Every winter, I have numerous patients who either get antibiotic treatment from their primary care physicians, or request a prescription from me for their “bronchitis.” Many of these patients even know the particular antibiotic most commonly prescribed by their primary care doctors for the symptoms of bronchitis,
Now, an article recently released from the Journal of American Medical Association has confirmed how despite clear data, guidelines and more than 15 years of educational efforts to eliminate this unnecessary practice, 71% of patients with acute bronchitis were given antibiotic prescriptions.
Drs. Michael Barnett and Jeffrey Linder of Brigham & Women’s Hospital in Boston looked at 3,153 cases of acute bronchitis between 1996-2010 and demonstrated how antibiotic treatment for acute bronchitis has increased significantly in emergency departments despite evidence that there is no efficacy in this treatment approach.
With the multiple warnings from the World Health Organization and the FDA regarding the serious “super bugs” problem around the world as a result of the over-prescribing antibiotic habits of physicians, patients should be vigilant about not taking antibiotics unnecessarily. Supportive treatment for symptoms of acute bronchitis is needed, but your primary care physicians should remember that antibiotic treatment for acute bronchitis generally is inappropriate.
3. Urinating in the Pool and its Potential Harm.
As the summer is soon approaching, many private and community pools are being opened and the children can’t wait to have a fun and wet summer in their local pools.

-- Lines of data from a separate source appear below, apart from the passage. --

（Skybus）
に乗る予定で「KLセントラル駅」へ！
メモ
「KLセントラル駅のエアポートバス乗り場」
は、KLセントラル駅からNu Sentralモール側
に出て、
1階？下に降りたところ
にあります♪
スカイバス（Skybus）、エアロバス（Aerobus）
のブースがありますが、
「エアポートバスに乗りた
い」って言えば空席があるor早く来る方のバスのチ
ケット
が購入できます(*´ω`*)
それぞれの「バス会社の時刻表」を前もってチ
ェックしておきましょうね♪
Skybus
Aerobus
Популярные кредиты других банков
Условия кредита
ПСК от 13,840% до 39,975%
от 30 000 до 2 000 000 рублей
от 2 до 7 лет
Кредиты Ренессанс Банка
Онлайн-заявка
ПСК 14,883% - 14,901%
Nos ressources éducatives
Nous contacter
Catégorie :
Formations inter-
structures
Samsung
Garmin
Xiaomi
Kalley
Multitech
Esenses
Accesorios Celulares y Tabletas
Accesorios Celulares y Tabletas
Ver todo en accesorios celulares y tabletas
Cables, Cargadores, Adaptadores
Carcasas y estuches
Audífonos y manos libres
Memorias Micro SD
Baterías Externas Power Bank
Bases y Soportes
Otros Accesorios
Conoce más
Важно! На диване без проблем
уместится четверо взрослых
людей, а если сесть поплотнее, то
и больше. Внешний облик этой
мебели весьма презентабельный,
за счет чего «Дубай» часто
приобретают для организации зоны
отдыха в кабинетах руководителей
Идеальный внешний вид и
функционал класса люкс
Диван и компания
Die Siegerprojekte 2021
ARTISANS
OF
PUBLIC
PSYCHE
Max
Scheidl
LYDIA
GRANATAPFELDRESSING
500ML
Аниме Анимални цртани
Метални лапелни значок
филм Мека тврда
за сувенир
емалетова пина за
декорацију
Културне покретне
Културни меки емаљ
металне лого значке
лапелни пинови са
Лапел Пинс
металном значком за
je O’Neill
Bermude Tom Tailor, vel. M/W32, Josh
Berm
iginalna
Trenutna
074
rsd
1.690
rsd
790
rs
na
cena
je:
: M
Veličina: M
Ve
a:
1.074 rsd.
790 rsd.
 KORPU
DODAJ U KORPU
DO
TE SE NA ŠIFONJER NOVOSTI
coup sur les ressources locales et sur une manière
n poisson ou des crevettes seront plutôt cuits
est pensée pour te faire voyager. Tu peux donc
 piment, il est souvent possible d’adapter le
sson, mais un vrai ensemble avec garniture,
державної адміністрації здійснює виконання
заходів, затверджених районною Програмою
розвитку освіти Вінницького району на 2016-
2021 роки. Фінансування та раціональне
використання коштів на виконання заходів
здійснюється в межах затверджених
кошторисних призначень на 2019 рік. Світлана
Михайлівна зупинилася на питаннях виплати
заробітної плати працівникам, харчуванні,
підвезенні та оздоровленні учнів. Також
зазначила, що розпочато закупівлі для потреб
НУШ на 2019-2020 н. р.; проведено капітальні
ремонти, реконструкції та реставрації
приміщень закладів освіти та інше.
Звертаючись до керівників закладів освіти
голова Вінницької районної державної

Like these children, I try to go to the gym’s pool to swim my one mile at least once weekly. As I work hard on my laps, I often wonder if the pool water is clean and safe for my health. Do people get out of the pool to empty their bladder, or the pool is their toilet?
A recent study, published in the journal Environmental Science and Technology, conducted by Dr. Ernest R. Blatchey III, professor of Civil Engineering at Purdue University, showed how urinating in pools is an unacceptable practice. Uric acid in human urine, combined with chlorine, creates cyanogen chloride (CNCI) and trichloramine (NCL₃). CNCI is toxic and can damage the lungs, heart, and central nervous system. Trichloramine may also be linked to lung damage.
Hopefully, in your neighborhood pool, swimmers remember the courtesy of getting out of the pool to go to the restroom. Even in your private pool, however, remind the children not to use the pool as their toilet. It’s a good practice to teach them at a young age.
4. FDA Approval of Entyvio Injection for Ulcerative Colitis and Crohn’s Disease.
Entyvio (vedolzumab; Takeda) injection was approved recently by the FDA for the treatment of adults with moderate to severe ulcerative colitis and Crohn’s disease when other standard treatments are not successful.
The safety and efficacy of Entyvio was established in 2 studies with about 900 ulcerative colitis patients and 3 studies of Crohn’s disease with about 1500 patients. These patients did not have an adequate response with traditional treatments such as corticosteroids, immunomodulators or TNF-blockers.
Entyvio will be provided in 300mg single dose vials and available in June 2014.